Quando Rafaela quer comer bem é porque deseja lembrar-se de alguma coisa. Comida traz cada detalhe pra vida dela que você até morre de rir quando surge daquelas suas mãos o gesto estupefato e estabanado chacoalhado, como se a comida fosse sumir da sua boca esvaziada pela gargalhada, ou quando ela chora, sabendo que uma ou duas pessoas no mundo sabem que ela não gosta de falar enquanto come! Ai, eu adoro a Rafaela! Claro, ela não come pimenta!

Pimenta nunca faz você se lembrar de algo bom, faz?!

Ela se lembra de quando veio molho demais no sanduíche porque alguém se vingou dela – a Rafaela sempre reclama de alguma coisa que está errada na comida. O primeiro sorvete que ela pagou pra melhor amiga foi daqueles com calda que derrete o leite congelado....  sunday com cobertura triplicada e fugir tarde da noite pra comer eram outros feitos de outros amigos. O companheiro das antigas, quando descobria a saudade da namorada, saía correndo pra casa da Rafa e os dois saíam correndo pra comer qualquer coisa correndo que viesse acompanhada de muitas batatas fritas proibidas – porque sempre estavam em regime. Ai, eu adoro a Rafaela!
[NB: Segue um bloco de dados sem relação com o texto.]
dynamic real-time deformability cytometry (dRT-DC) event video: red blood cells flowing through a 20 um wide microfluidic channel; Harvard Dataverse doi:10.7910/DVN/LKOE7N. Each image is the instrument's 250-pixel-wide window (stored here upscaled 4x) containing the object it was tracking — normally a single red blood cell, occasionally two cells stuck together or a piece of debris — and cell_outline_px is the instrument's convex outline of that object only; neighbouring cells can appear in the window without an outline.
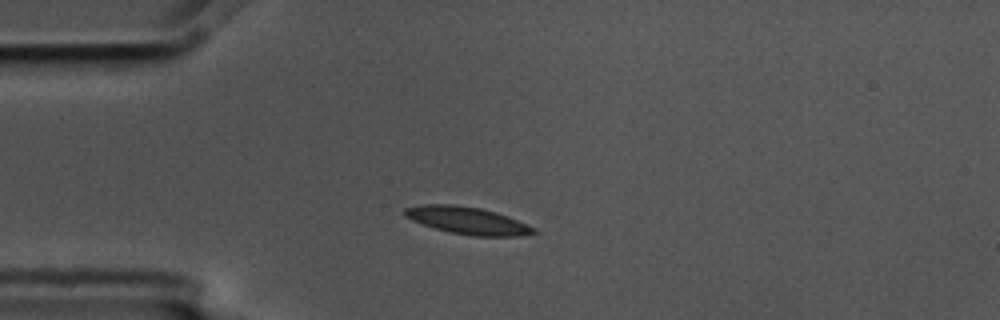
{"species": "common noctule bat (a hibernating species)", "species_latin": "Nyctalus noctula", "temperature_condition": "cold", "stored_images_in_passage": 7, "camera_frame_rate_fps": 3000, "um_per_image_px": 0.085, "animal": {"sex": "male", "body_mass_g": 17.5, "forearm_length_mm": 52.3}, "frame": {"image": 1, "passage_image": 1, "time_ms": 0.0, "image_size_px": [1000, 320], "cell_outline_px": [[536, 232], [520, 236], [472, 236], [448, 232], [412, 220], [404, 216], [404, 208], [420, 204], [452, 204], [480, 208], [496, 212], [508, 216], [536, 228]], "centroid_in_image_um": [39.73, 18.74], "position_along_channel_um": 45.3, "area_um2": 20.46}}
E os seus quatro amigos!

Dá pra lembrar também, toda vez que ela come qualquer tipo de carne viva, que foi no seu aniversário que os amigos de verdade a levaram pra jantar, e que, por amizade, ela já chegou a se permitir comemorar – em segredo, em outros anos – o mesmo aniversário (aniversário é uma coisa tão nonsense, que eu não entendo porque ele sempre se repete...) com a sua melhor amiga nos lugares que tinham as comidas de que gostavam. A Rafaela só deixava porque os aniversários eram no mesmo dia e, desta forma, ninguém se lembraria do dela!

Ela se lembra da primeira vez em que pôde passar no drive thru sozinha, porque sempre sonhou em dirigir, só pra ser independente e passar no drive thru. Rafaela boba.... rs!

Quando ela come coisas que são duas (sanduba com duas carnes, bolacha com recheio preto e branco, suco de morango com laranja que se come), consegue se lembrar de que tem um amigo que vive comprando as coisas vezes dois. Duas bolachas, dois salgadinhos, dois chocolates.... porque ele morre de medo de que Rafaela coma os que ele comprou só pra ele, entende?! rs! Tem amigo que elogia a comida ruim que a própria Rafaela faz, só pra não ter que cozinhar ou, então, deixa que ela almoce sorvete.

Quando Rafaela é ela mesma, lembra também de que descobriu o pó de guaraná pra escrever o seu melhor texto acadêmico. E que nunca tomou café. Acha horrorosa aquela coisa fétida que os pseudo-amigos gostam. Quando alguém quer fingir que é seu amigo, te leva pra tomar café. Mas, se for amigo de verdade, como os que a Rafaela tem, vai com você só nos lugares clichês que vocês adoram, e onde podem se esconder dos ridículos públicos. Ou vai pra sua casa num dia totalmente incomum pra comer silêncio, mudar seu guarda-roupa de lugar, escrever um poema-música totalmente sem sentido, ou provar a comida feita por você, cheia de pimenta, colocada, sem querer, no prato preferido dele.

Era melhor ter feito um hotpocket no microondas mesmo. Ou ter comido a modalidade de pimenta que cicatriza as feridas; e sozinha, Rafaela. Amigos são pra quem tem dignidade pra os perder.